== Task objective ==
Could you set out the text lines from every one of the records below as a single numbered list, skipping any blank lines and leaving the pictures out?

== Material shown ==

* * * * * * * * *

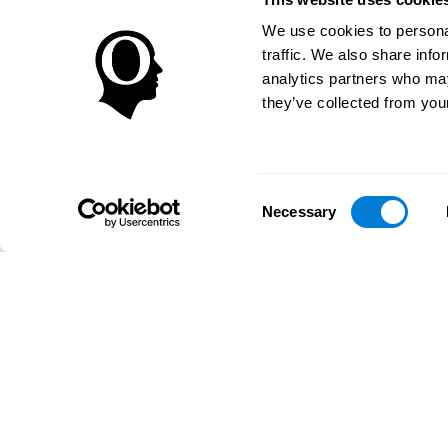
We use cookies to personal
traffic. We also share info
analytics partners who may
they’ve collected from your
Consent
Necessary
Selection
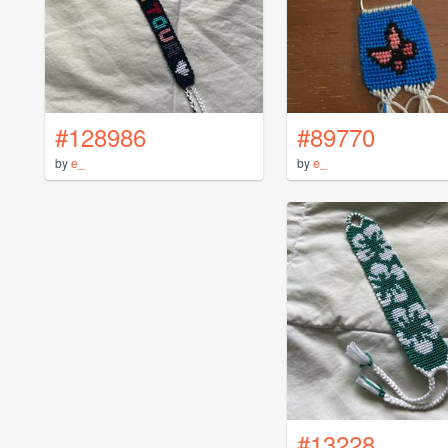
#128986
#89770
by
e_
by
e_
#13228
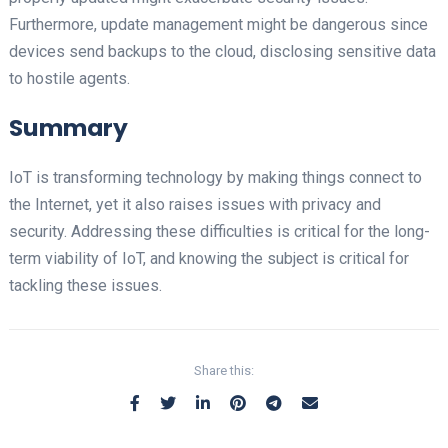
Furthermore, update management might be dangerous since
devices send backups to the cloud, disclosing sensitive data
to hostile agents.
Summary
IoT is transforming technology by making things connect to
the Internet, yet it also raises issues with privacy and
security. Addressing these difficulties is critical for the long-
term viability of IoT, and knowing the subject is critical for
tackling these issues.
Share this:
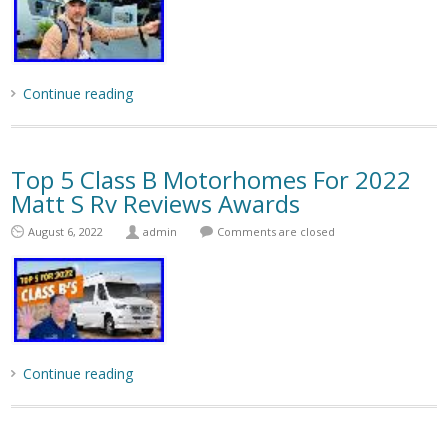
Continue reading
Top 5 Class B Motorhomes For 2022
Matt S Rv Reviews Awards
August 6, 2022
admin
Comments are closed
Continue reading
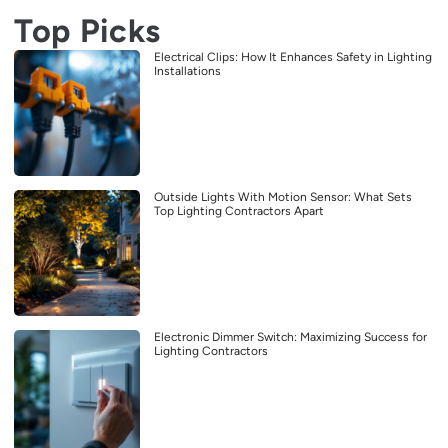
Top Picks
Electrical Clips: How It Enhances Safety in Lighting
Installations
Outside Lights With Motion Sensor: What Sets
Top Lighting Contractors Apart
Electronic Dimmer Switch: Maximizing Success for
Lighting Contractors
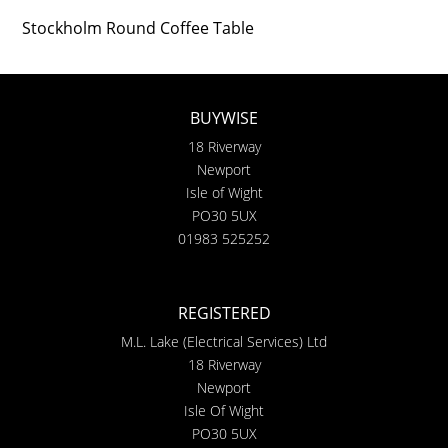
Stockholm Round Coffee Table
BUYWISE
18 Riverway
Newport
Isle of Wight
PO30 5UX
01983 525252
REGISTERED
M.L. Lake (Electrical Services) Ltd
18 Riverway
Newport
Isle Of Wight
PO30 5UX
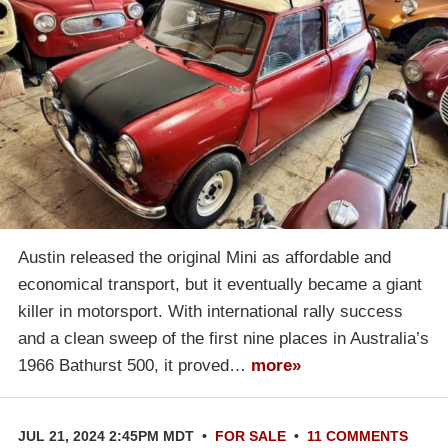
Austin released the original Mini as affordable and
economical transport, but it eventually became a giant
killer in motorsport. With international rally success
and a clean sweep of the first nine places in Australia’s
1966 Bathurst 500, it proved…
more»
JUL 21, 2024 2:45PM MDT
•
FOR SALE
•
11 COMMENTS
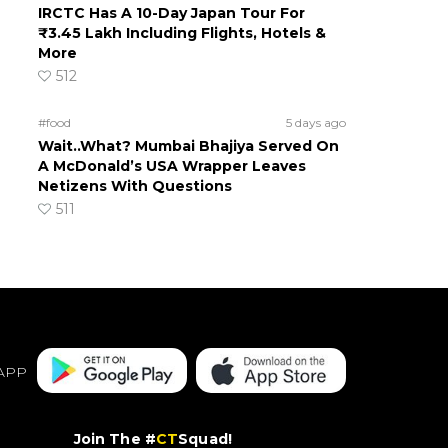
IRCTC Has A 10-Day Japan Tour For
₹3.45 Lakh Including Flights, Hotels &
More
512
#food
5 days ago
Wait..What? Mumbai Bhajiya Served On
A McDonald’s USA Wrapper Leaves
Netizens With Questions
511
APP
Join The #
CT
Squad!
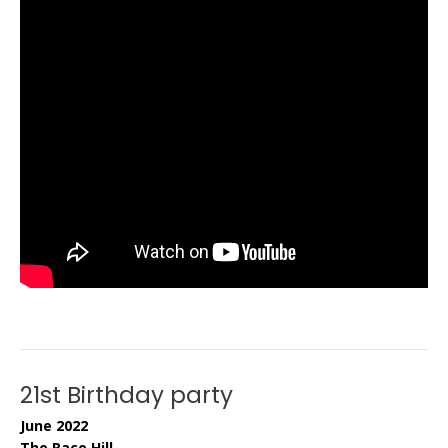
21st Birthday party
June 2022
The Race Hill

* * * * * * * * *

== Solution for this exercise ==
1. We use cookies to personal
2. traffic. We also share info
3. analytics partners who may
4. they’ve collected from your
5. Consent
6. Necessary
7. Selection
8. #128986
9. #89770
10. by
11. e_
12. by
13. e_
14. #13228
15. Furthermore, update management might be dangerous since
16. devices send backups to the cloud, disclosing sensitive data
17. to hostile agents.
18. Summary
19. IoT is transforming technology by making things connect to
20. the Internet, yet it also raises issues with privacy and
21. security. Addressing these difficulties is critical for the long-
22. term viability of IoT, and knowing the subject is critical for
23. tackling these issues.
24. Share this:
25. Continue reading
26. Top 5 Class B Motorhomes For 2022
27. Matt S Rv Reviews Awards
28. August 6, 2022
29. admin
30. Comments are closed
31. Continue reading
32. Top Picks
33. Electrical Clips: How It Enhances Safety in Lighting
34. Installations
35. Outside Lights With Motion Sensor: What Sets
36. Top Lighting Contractors Apart
37. Electronic Dimmer Switch: Maximizing Success for
38. Lighting Contractors
39. Stockholm Round Coffee Table
40. BUYWISE
41. 18 Riverway
42. Newport
43. Isle of Wight
44. PO30 5UX
45. 01983 525252
46. REGISTERED
47. M.L. Lake (Electrical Services) Ltd
48. 18 Riverway
49. Newport
50. Isle Of Wight
51. PO30 5UX
52. Austin released the original Mini as affordable and
53. economical transport, but it eventually became a giant
54. killer in motorsport. With international rally success
55. and a clean sweep of the first nine places in Australia’s
56. 1966 Bathurst 500, it proved…
57. more»
58. JUL 21, 2024 2:45PM MDT
59. •
60. FOR SALE
61. •
62. 11 COMMENTS
63. IRCTC Has A 10-Day Japan Tour For
64. ₹3.45 Lakh Including Flights, Hotels &
65. More
66. 512
67. #food
68. 5 days ago
69. Wait..What? Mumbai Bhajiya Served On
70. A McDonald’s USA Wrapper Leaves
71. Netizens With Questions
72. 511
73. APP
74. Join The #
75. CT
76. Squad!
77. 21st Birthday party
78. June 2022
79. The Race Hill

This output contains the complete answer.